▶ **DIRECTIONS**: No images, please. Copy each entry below exactly as it reads.

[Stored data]
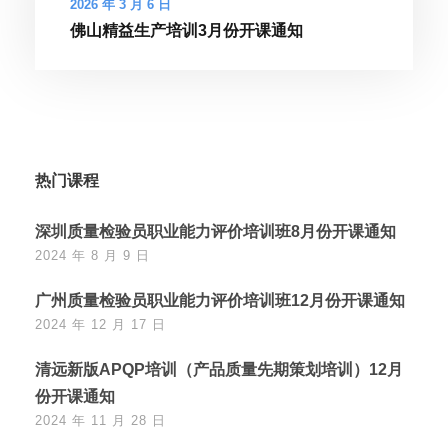
2026 年 3 月 6 日
佛山精益生产培训3月份开课通知
热门课程
深圳质量检验员职业能力评价培训班8月份开课通知
2024 年 8 月 9 日
广州质量检验员职业能力评价培训班12月份开课通知
2024 年 12 月 17 日
清远新版APQP培训（产品质量先期策划培训）12月
份开课通知
2024 年 11 月 28 日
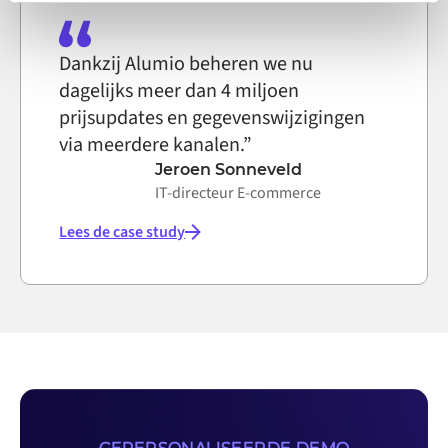
on the internet
Dankzij Alumio beheren we nu
dagelijks meer dan 4 miljoen
prijsupdates en gegevenswijzigingen
via meerdere kanalen.”
Jeroen Sonneveld
IT-directeur E-commerce
Lees de case study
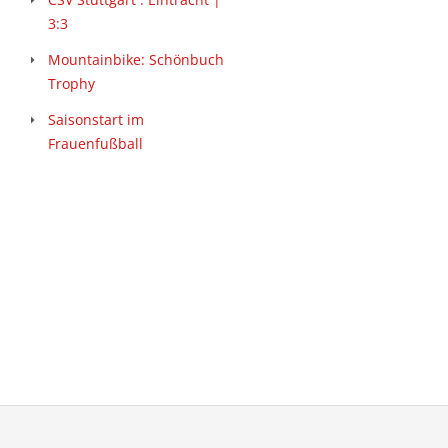
3:3
Mountainbike: Schönbuch
Trophy
Saisonstart im
Frauenfußball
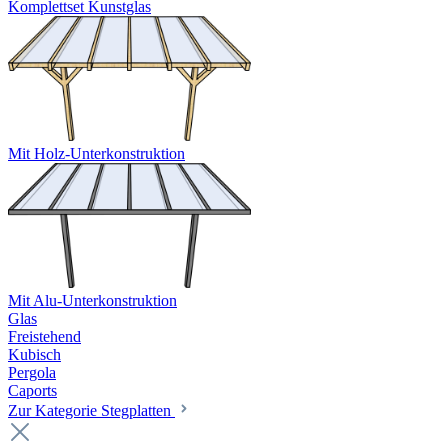
Komplettset Kunstglas
Mit Holz-Unterkonstruktion
Mit Alu-Unterkonstruktion
Glas
Freistehend
Kubisch
Pergola
Caports
Zur Kategorie Stegplatten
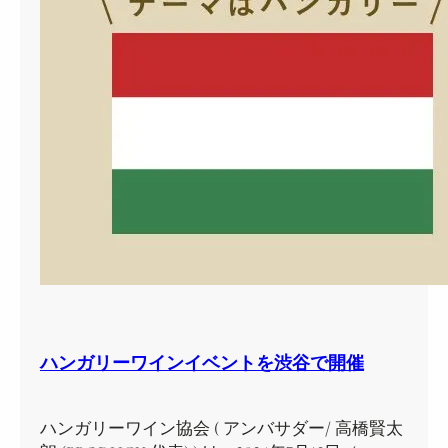
ハンガリーワインイベントを渋谷で開催
ハンガリーワイン協会 ( アンバサダー/ 高橋賢太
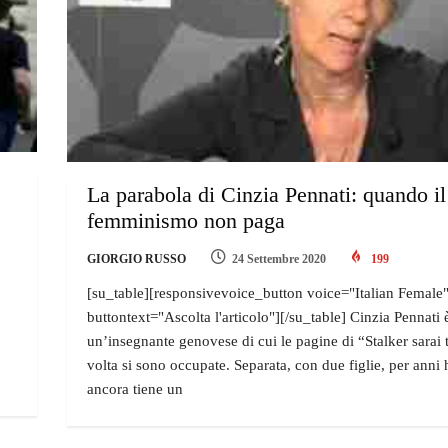
La parabola di Cinzia Pennati: quando il
femminismo non paga
GIORGIO RUSSO
24 Settembre 2020
199
[su_table][responsivevoice_button voice="Italian Female
buttontext="Ascolta l'articolo"][/su_table] Cinzia Pennati 
un’insegnante genovese di cui le pagine di “Stalker sarai
volta si sono occupate. Separata, con due figlie, per anni 
ancora tiene un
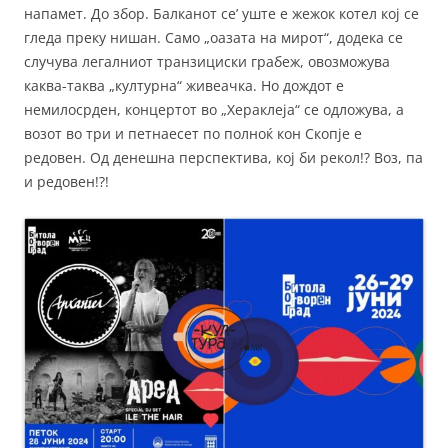
напамет. До збор. Балканот се’ уште е жежок котел кој се
гледа преку нишан. Само „оазата на мирот“, додека се
случува легалниот транзициски грабеж, овозможува
каква-таква „културна“ живеачка. Но дождот е
немилосрден, концертот во „Хераклеја“ се одложува, а
возот во три и петнаесет по полноќ кон Скопје е
редовен. Од денешна перспектива, кој би рекол!? Воз, па
и редовен!?!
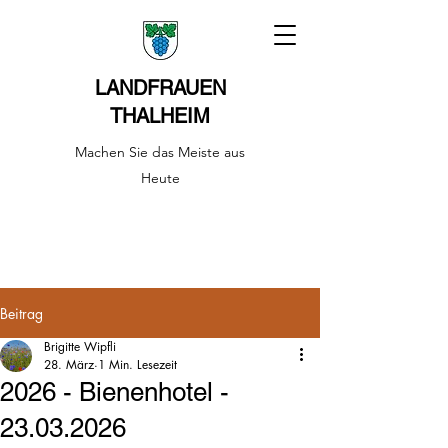
LANDFRAUEN
THALHEIM
Machen Sie das Meiste aus
Heute
Beitrag
Brigitte Wipfli
28. März
1 Min. Lesezeit
2026 - Bienenhotel -
23.03.2026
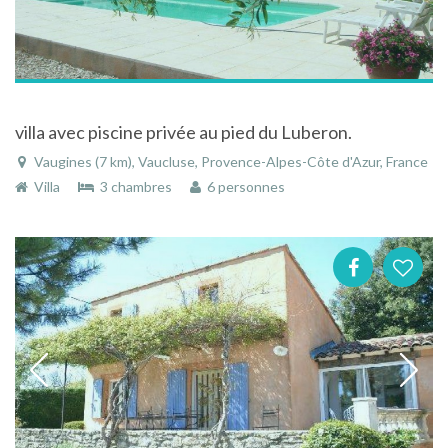
villa avec piscine privée au pied du Luberon.
Vaugines (7 km), Vaucluse, Provence-Alpes-Côte d'Azur, France
Villa
3 chambres
6 personnes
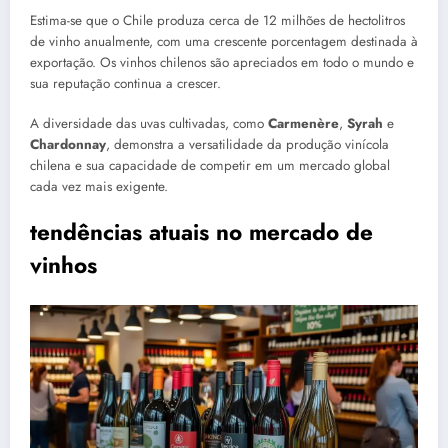
Estima-se que o Chile produza cerca de 12 milhões de hectolitros
de vinho anualmente, com uma crescente porcentagem destinada à
exportação. Os vinhos chilenos são apreciados em todo o mundo e
sua reputação continua a crescer.
A diversidade das uvas cultivadas, como
Carmenère
,
Syrah
e
Chardonnay
, demonstra a versatilidade da produção vinícola
chilena e sua capacidade de competir em um mercado global
cada vez mais exigente.
tendências atuais no mercado de
vinhos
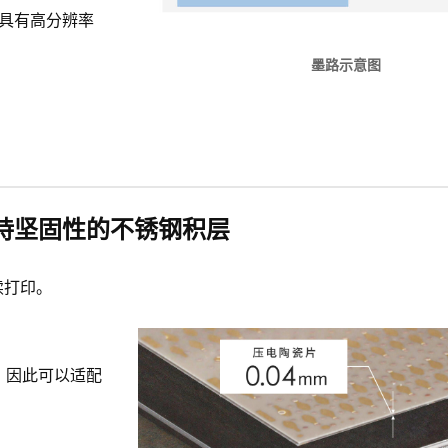
且具有高分辨率
墨路示意图
持坚固性的不锈钢积层
续打印。
。因此可以适配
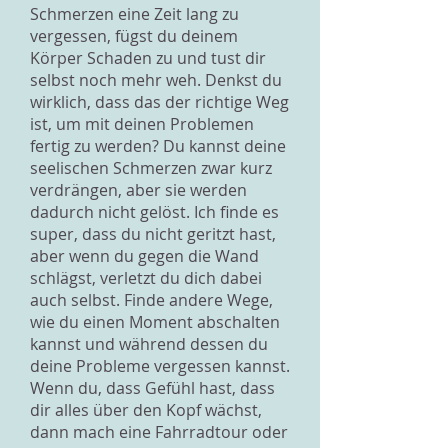
Schmerzen eine Zeit lang zu
vergessen, fügst du deinem
Körper Schaden zu und tust dir
selbst noch mehr weh. Denkst du
wirklich, dass das der richtige Weg
ist, um mit deinen Problemen
fertig zu werden? Du kannst deine
seelischen Schmerzen zwar kurz
verdrängen, aber sie werden
dadurch nicht gelöst. Ich finde es
super, dass du nicht geritzt hast,
aber wenn du gegen die Wand
schlägst, verletzt du dich dabei
auch selbst. Finde andere Wege,
wie du einen Moment abschalten
kannst und während dessen du
deine Probleme vergessen kannst.
Wenn du, dass Gefühl hast, dass
dir alles über den Kopf wächst,
dann mach eine Fahrradtour oder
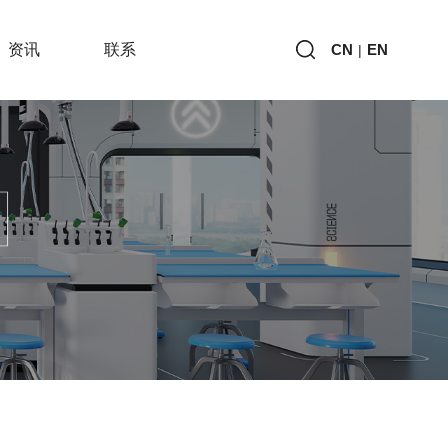
资讯
联系
CN
EN
|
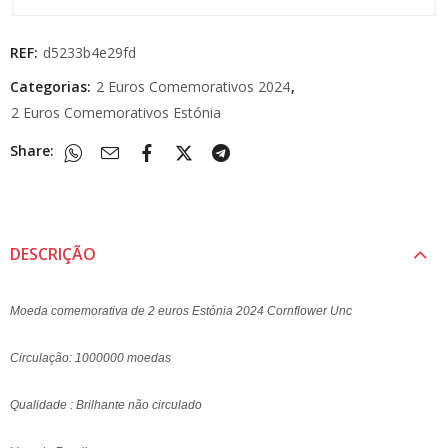
REF:
d5233b4e29fd
Categorias:
2 Euros Comemorativos 2024
,
2 Euros Comemorativos Estónia
Share:
DESCRIÇÃO
Moeda comemorativa de 2 euros Estónia 2024 Cornflower Unc
Circulação: 1000000 moedas
Qualidade : Brilhante não circulado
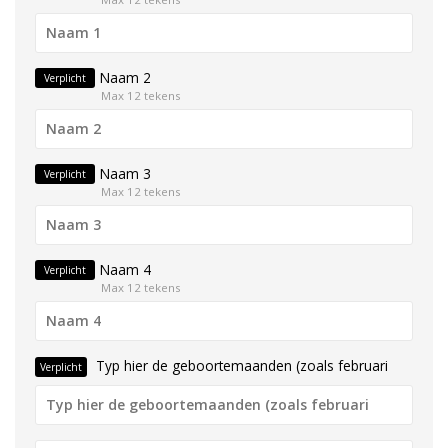
Naam 2
Verplicht
Max 12 tekens
Naam 3
Verplicht
Max 12 tekens
Naam 4
Verplicht
Max 12 tekens
Typ hier de geboortemaanden (zoals februari
Verplicht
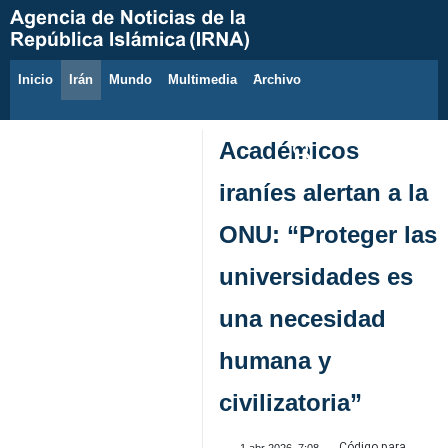
Inicio
Irán
Mundo
Multimedia
َArchivo
9 de agosto de 2026
Académicos
iraníes alertan a la
ONU: “Proteger las
universidades es
una necesidad
humana y
civilizatoria”
Código para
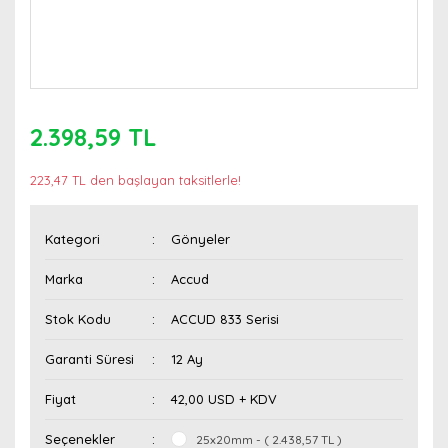
2.398,59 TL
223,47 TL den başlayan taksitlerle!
Kategori
Gönyeler
Marka
Accud
Stok Kodu
ACCUD 833 Serisi
Garanti Süresi
12 Ay
Fiyat
42,00 USD + KDV
Seçenekler
25x20mm - ( 2.438,57 TL )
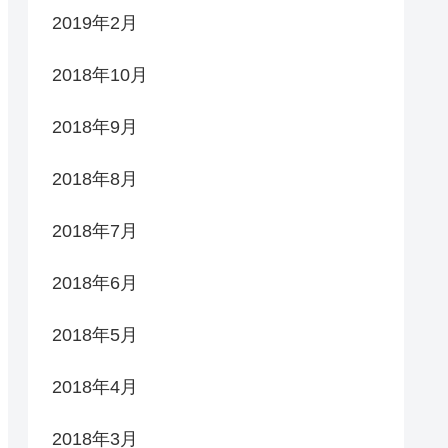
2019年2月
2018年10月
2018年9月
2018年8月
2018年7月
2018年6月
2018年5月
2018年4月
2018年3月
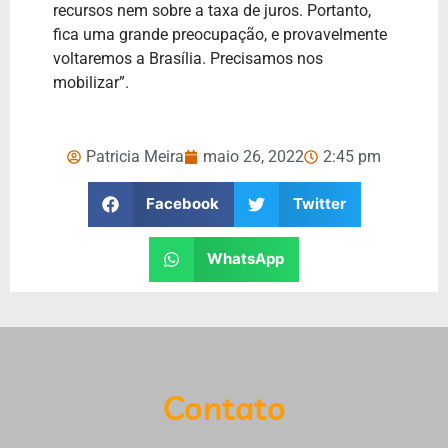
recursos nem sobre a taxa de juros. Portanto,
fica uma grande preocupação, e provavelmente
voltaremos a Brasília. Precisamos nos
mobilizar”.
Patricia Meira
maio 26, 2022
2:45 pm
Facebook
Twitter
WhatsApp
Contato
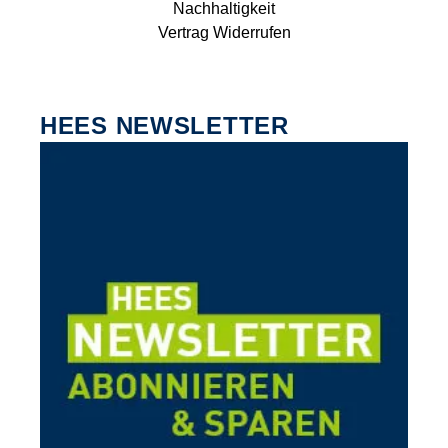
Nachhaltigkeit
Vertrag Widerrufen
HEES NEWSLETTER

▶ **TASK ANSWER**:
2026 年 3 月 6 日
佛山精益生产培训3月份开课通知
热门课程
深圳质量检验员职业能力评价培训班8月份开课通知
2024 年 8 月 9 日
广州质量检验员职业能力评价培训班12月份开课通知
2024 年 12 月 17 日
清远新版APQP培训（产品质量先期策划培训）12月
份开课通知
2024 年 11 月 28 日
on the internet
Dankzij Alumio beheren we nu
dagelijks meer dan 4 miljoen
prijsupdates en gegevenswijzigingen
via meerdere kanalen.”
Jeroen Sonneveld
IT-directeur E-commerce
Lees de case study
3:3
Mountainbike: Schönbuch
Trophy
Saisonstart im
Frauenfußball
Komplettset Kunstglas
Mit Holz-Unterkonstruktion
Mit Alu-Unterkonstruktion
Glas
Freistehend
Kubisch
Pergola
Caports
Zur Kategorie Stegplatten
ハンガリーワインイベントを渋谷で開催
ハンガリーワイン協会 ( アンバサダー/ 高橋賢太
La parabola di Cinzia Pennati: quando il
femminismo non paga
GIORGIO RUSSO
24 Settembre 2020
199
[su_table][responsivevoice_button voice="Italian Female
buttontext="Ascolta l'articolo"][/su_table] Cinzia Pennati 
un’insegnante genovese di cui le pagine di “Stalker sarai
volta si sono occupate. Separata, con due figlie, per anni 
ancora tiene un
напамет. До збор. Балканот се’ уште е жежок котел кој се
гледа преку нишан. Само „оазата на мирот“, додека се
случува легалниот транзициски грабеж, овозможува
каква-таква „културна“ живеачка. Но дождот е
немилосрден, концертот во „Хераклеја“ се одложува, а
возот во три и петнаесет по полноќ кон Скопје е
редовен. Од денешна перспектива, кој би рекол!? Воз, па
и редовен!?!
LANDFRAUEN
THALHEIM
Machen Sie das Meiste aus
Heute
Beitrag
Brigitte Wipfli
28. März
1 Min. Lesezeit
2026 - Bienenhotel -
23.03.2026
villa avec piscine privée au pied du Luberon.
Vaugines (7 km), Vaucluse, Provence-Alpes-Côte d'Azur, France
Villa
3 chambres
6 personnes
Estima-se que o Chile produza cerca de 12 milhões de hectolitros
de vinho anualmente, com uma crescente porcentagem destinada à
exportação. Os vinhos chilenos são apreciados em todo o mundo e
sua reputação continua a crescer.
A diversidade das uvas cultivadas, como
Carmenère
,
Syrah
e
Chardonnay
, demonstra a versatilidade da produção vinícola
chilena e sua capacidade de competir em um mercado global
cada vez mais exigente.
tendências atuais no mercado de
vinhos
且具有高分辨率
墨路示意图
持坚固性的不锈钢积层
续打印。
。因此可以适配
Schmerzen eine Zeit lang zu
vergessen, fügst du deinem
Körper Schaden zu und tust dir
selbst noch mehr weh. Denkst du
wirklich, dass das der richtige Weg
ist, um mit deinen Problemen
fertig zu werden? Du kannst deine
seelischen Schmerzen zwar kurz
verdrängen, aber sie werden
dadurch nicht gelöst. Ich finde es
super, dass du nicht geritzt hast,
aber wenn du gegen die Wand
schlägst, verletzt du dich dabei
auch selbst. Finde andere Wege,
wie du einen Moment abschalten
kannst und während dessen du
deine Probleme vergessen kannst.
Wenn du, dass Gefühl hast, dass
dir alles über den Kopf wächst,
dann mach eine Fahrradtour oder
资讯
联系
CN
EN
|
REF:
d5233b4e29fd
Categorias:
2 Euros Comemorativos 2024
,
2 Euros Comemorativos Estónia
Share:
DESCRIÇÃO
Moeda comemorativa de 2 euros Estónia 2024 Cornflower Unc
Circulação: 1000000 moedas
Qualidade : Brilhante não circulado
Naam 2
Verplicht
Max 12 tekens
Naam 3
Verplicht
Max 12 tekens
Naam 4
Verplicht
Max 12 tekens
Typ hier de geboortemaanden (zoals februari
Verplicht
Inicio
Irán
Mundo
Multimedia
َArchivo
9 de agosto de 2026
Académicos
iraníes alertan a la
ONU: “Proteger las
universidades es
una necesidad
humana y
civilizatoria”
Código para
2.398,59 TL
223,47 TL den başlayan taksitlerle!
Kategori
Gönyeler
Marka
Accud
Stok Kodu
ACCUD 833 Serisi
Garanti Süresi
12 Ay
Fiyat
42,00 USD + KDV
Seçenekler
25x20mm - ( 2.438,57 TL )
2019年2月
2018年10月
2018年9月
2018年8月
2018年7月
2018年6月
2018年5月
2018年4月
2018年3月
recursos nem sobre a taxa de juros. Portanto,
fica uma grande preocupação, e provavelmente
voltaremos a Brasília. Precisamos nos
mobilizar”.
Patricia Meira
maio 26, 2022
2:45 pm
Facebook
Twitter
WhatsApp
Contato
Nachhaltigkeit
Vertrag Widerrufen
HEES NEWSLETTER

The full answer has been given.